Inductive coupling itself is not a technology that appeared out of nowhere. In 2010, the University of Tokyo's Kuroda Laboratory demonstrated 1024 channels between a 65nm GPU and 0.1µm DRAM, achieving a combined 8Tbps at 1pJ/bit. What is new about MOSAIC is that it connects this long-accumulated body of work on contactless communication to the specific problems of assembly tolerance and heat dissipation created by orthogonally stacked DRAM dies.
At the same time, even if data transfer is made contactless, power still needs to be delivered somehow. Power-delivery terminals must be fit into the same three-dimensional structure while keeping coil area and coupling between adjacent channels under control. Managing heat generation and finding ways to detect defective spots during mass production remain essential challenges. Whether a faulty die can be replaced is also still an open question. Turning the design advantage of doubled capacity into real product value will require refining the communication circuitry and the assembly process together, as a single integrated effort.
Manufacturing Reproducibility, Not Speed, Will Decide Mass Production
Both proposals decouple HBM's heat problem from the trajectory of "stack ever-thinner dies ever higher." V-Die introduces cooling liquid between the dies, while MOSAIC uses contactless communication to relax the need for precise contact alignment. Because both approaches use lateral area, they create new trade-offs with the package area around the GPU, cooling piping, and signal routing. Rather than eliminating the constraints of the vertical direction, these are technologies that shift the design burden to a different direction.
What's needed to judge commercial viability is clear. V-Die needs electrical characterization using actual dies and longevity testing of the cooling system. MOSAIC needs to demonstrate total bandwidth, power consumption, and error rate when the single-channel 4Gbps result is scaled up to many channels. What both share in common is the requirement to maintain assembly precision and yield even as the number of stacked layers increases, and to be inspectable using existing GPU packaging processes.
HBM4 has already advanced to product bandwidths exceeding 2.8TB/s.

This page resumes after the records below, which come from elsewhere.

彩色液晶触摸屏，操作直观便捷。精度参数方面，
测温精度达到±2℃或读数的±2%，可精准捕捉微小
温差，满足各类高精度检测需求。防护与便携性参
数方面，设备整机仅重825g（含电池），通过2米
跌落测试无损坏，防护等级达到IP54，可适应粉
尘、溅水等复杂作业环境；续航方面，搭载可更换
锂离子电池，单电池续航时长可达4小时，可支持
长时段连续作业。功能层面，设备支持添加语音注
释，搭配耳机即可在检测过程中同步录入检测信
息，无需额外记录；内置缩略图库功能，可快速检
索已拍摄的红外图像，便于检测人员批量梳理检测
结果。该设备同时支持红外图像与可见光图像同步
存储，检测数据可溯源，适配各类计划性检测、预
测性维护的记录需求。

For these research proposals to become viable successors, showing a structure that runs cooler is not enough. They must measure bandwidth and capacity using the same prototype package, and disclose temperature and yield data as well. Can a laterally expanded design demonstrate that it lowers power consumption and cost for the system as a whole? That full package of evidence is what we want to see confirmed at the next conference presentation.